======== Exercise passage ========
Building a new family from the ashes of past abuse is an opportunity to defy destruction and illuminate hope.

When you’ve come from an abusive past, building up your own new family is no ordinary thing. It joyfully, actively, and creatively crushes the work of Satan. The work of establishing a Christ-centered family stands as an act of redemption and re-creation that proclaims God’s glory and dominion over evil.

We are made in God’s image, created to reflect his value through our lives, words, and works — but we don’t come into the world fully mature. God designed families to serve as one of the most essential arenas of our development. Thus, we are born as malleable, impressionable children, who intrinsically imbibe the world of our caregivers. And this can be a world of affection and instruction in Christ, or a world of neglect and abuse.

“Building a new family from the ashes of past abuse is an opportunity to defy destruction and illuminate hope.”

Being raised in a godly home should communicate to us that we are loved, that Christ is to be trusted, and that God is our Father through faith in his Son. Abuse tells us, explicitly and implicitly, that we are not loved, that no one is to be trusted, and that God is either indifferent or cruel.

These lies, encouraged by the father of lies, stomp on our humanity and cause us to pull farther away from God. We fear he might confirm the message of our earthly parents that we are worthless. We manage the fear and shame, developing strategies to survive another day of chaos. But these former ways of coping, when beaten down by words or fists, aren’t the way to live abundantly in Christ. We have to learn a new way to be human.

God Is Stronger Than Past Abuse

In a sense, every Christian is learning to be more human. The fall separated us from God and left us broken and alienated from our Creator. When we become believers, we are united with Christ and brought into relationship with our Father. Everything begins to change, though the process of recovery will continue for a lifetime.

We learn who God is: Creator, Redeemer, King. He is all-good, all-wise, all-loving, all-just, all-powerful. He is mighty and majestic (Exodus 15:11). And yet he is tender, giving us refuge under his wings (Psalm 91:4). We learn who we are: chosen by God, adopted into his family as his children, redeemed, forgiven (Ephesians 1:3–10). These truths redefine our relationships, our work, and what we submit ourselves to.
========
▶ _Exercise set_:
1. Reproduce a section of the passage on family after abuse, beginning at the words "In a sense, every" and stopping after the words "submit ourselves to.".
2. In the passage on family after abuse, what did God design families to serve as?
3. Decide whether each statement agrees with the passage on family after abuse, answering yes or no and quoting the deciding words. (a) We come into the world fully mature. (b) The process of recovery continues for a lifetime. (c) Psalm 91:4 is cited for God giving us refuge under his wings.
======== Input data ========
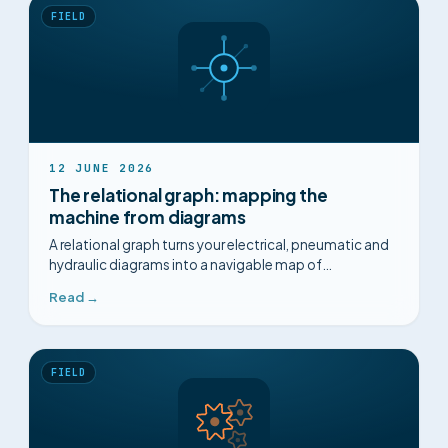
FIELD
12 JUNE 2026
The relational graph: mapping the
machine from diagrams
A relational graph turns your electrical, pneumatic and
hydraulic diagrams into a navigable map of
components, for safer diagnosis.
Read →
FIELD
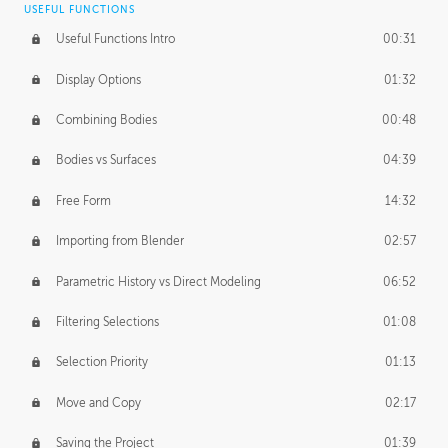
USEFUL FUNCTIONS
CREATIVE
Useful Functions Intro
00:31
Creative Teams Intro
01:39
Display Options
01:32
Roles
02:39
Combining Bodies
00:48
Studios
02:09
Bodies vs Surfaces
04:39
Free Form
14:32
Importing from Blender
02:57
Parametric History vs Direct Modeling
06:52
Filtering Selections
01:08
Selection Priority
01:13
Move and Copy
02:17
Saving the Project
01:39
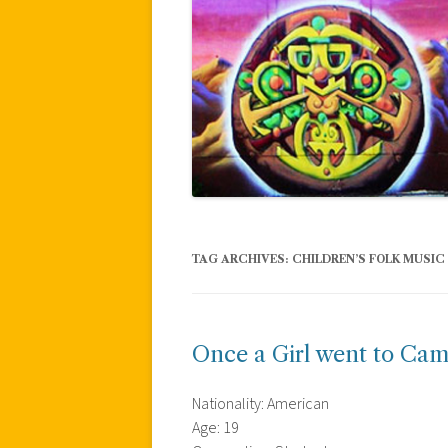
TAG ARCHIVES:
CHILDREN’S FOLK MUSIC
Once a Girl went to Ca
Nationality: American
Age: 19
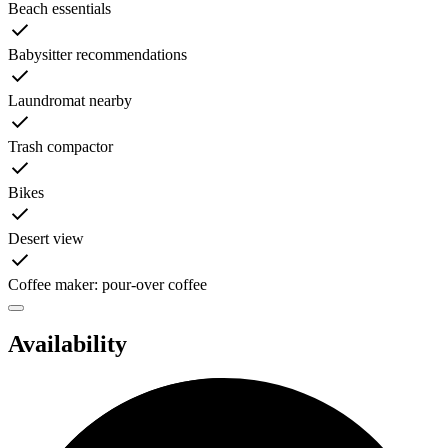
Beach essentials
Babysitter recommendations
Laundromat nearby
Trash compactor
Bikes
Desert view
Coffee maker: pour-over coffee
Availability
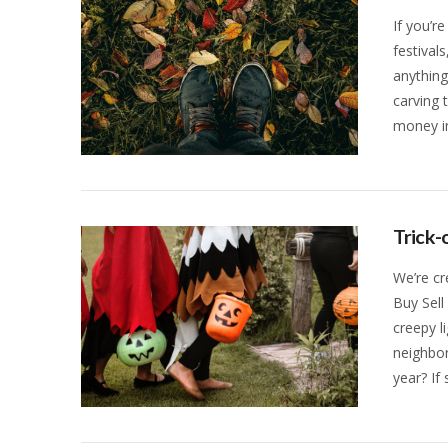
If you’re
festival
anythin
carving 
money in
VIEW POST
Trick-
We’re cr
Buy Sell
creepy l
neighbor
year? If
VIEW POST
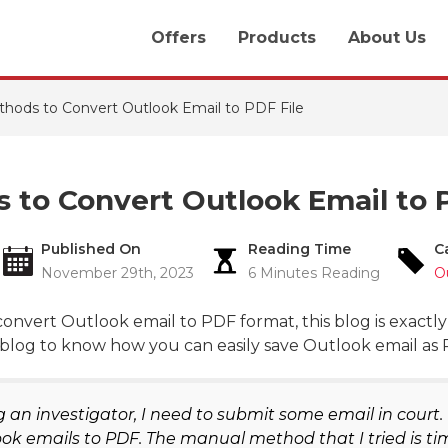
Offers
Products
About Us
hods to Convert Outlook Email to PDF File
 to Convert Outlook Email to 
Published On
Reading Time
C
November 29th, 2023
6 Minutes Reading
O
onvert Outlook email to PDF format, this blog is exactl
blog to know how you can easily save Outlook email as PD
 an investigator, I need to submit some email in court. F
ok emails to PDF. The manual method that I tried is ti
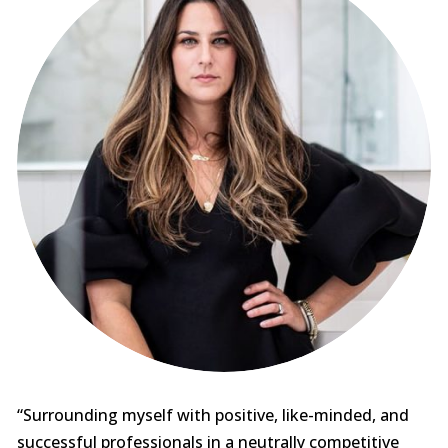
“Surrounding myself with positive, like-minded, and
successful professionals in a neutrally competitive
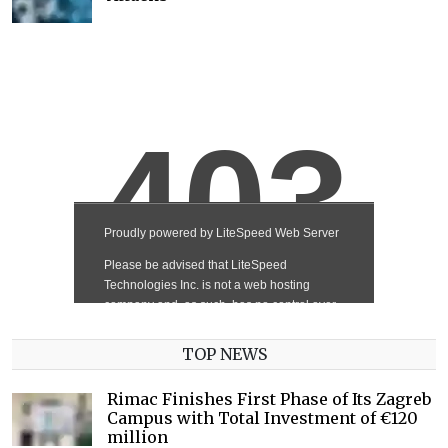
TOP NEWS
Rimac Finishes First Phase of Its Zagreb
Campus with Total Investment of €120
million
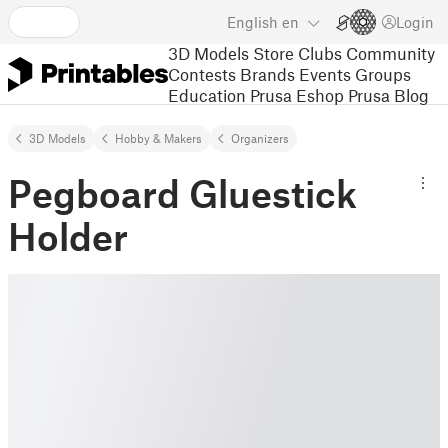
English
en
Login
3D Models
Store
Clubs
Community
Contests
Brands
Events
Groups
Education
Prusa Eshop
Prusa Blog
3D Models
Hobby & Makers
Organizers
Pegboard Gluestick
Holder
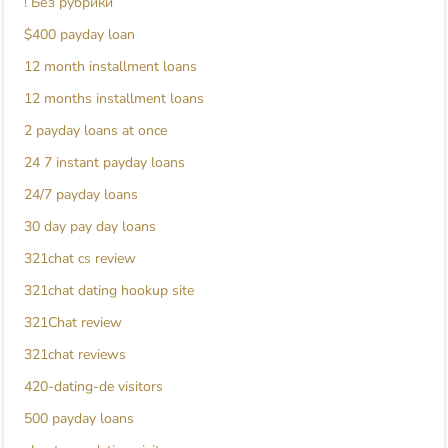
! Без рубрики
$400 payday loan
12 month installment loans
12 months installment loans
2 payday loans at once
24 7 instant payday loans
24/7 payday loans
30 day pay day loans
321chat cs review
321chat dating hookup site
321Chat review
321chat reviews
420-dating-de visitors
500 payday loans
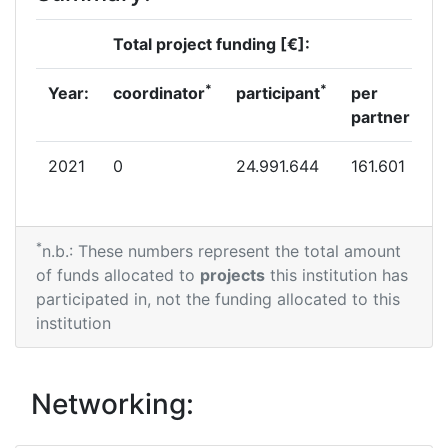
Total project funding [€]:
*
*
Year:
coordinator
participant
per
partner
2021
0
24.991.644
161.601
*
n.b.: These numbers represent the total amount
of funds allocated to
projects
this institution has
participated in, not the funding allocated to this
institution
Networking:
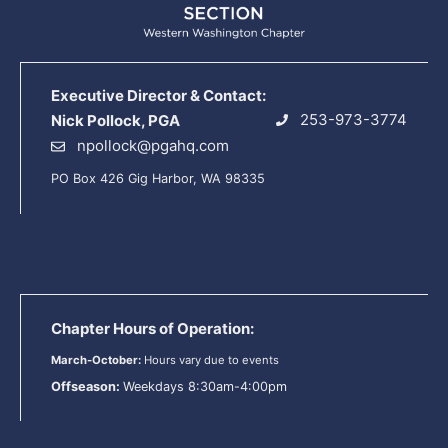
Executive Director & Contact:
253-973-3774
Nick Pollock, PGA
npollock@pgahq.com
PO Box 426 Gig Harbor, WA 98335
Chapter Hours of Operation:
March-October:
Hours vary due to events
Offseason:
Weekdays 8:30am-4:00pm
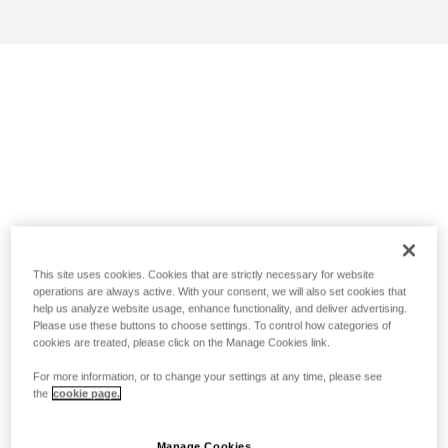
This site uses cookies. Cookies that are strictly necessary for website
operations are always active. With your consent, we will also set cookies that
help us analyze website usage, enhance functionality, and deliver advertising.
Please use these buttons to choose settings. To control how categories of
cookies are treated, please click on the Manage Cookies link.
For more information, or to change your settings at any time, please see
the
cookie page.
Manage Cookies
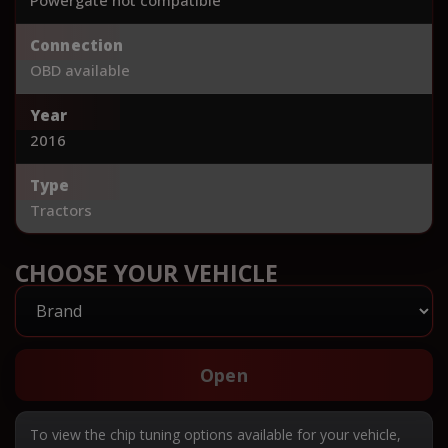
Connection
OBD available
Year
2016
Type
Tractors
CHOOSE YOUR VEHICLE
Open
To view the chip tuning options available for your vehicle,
========
▶ _Responses by task_:
1.
In a sense, every Christian is learning to be more human. The fall separated us from God and left us broken and alienated from our Creator. When we become believers, we are united with Christ and brought into relationship with our Father. Everything begins to change, though the process of recovery will continue for a lifetime.

We learn who God is: Creator, Redeemer, King. He is all-good, all-wise, all-loving, all-just, all-powerful. He is mighty and majestic (Exodus 15:11). And yet he is tender, giving us refuge under his wings (Psalm 91:4). We learn who we are: chosen by God, adopted into his family as his children, redeemed, forgiven (Ephesians 1:3–10). These truths redefine our relationships, our work, and what we submit ourselves to.

2. One of the most essential arenas of our development.

3.
(a) No: "but we don’t come into the world fully mature."
(b) Yes: "the process of recovery will continue for a lifetime."
(c) Yes: "giving us refuge under his wings (Psalm 91:4)."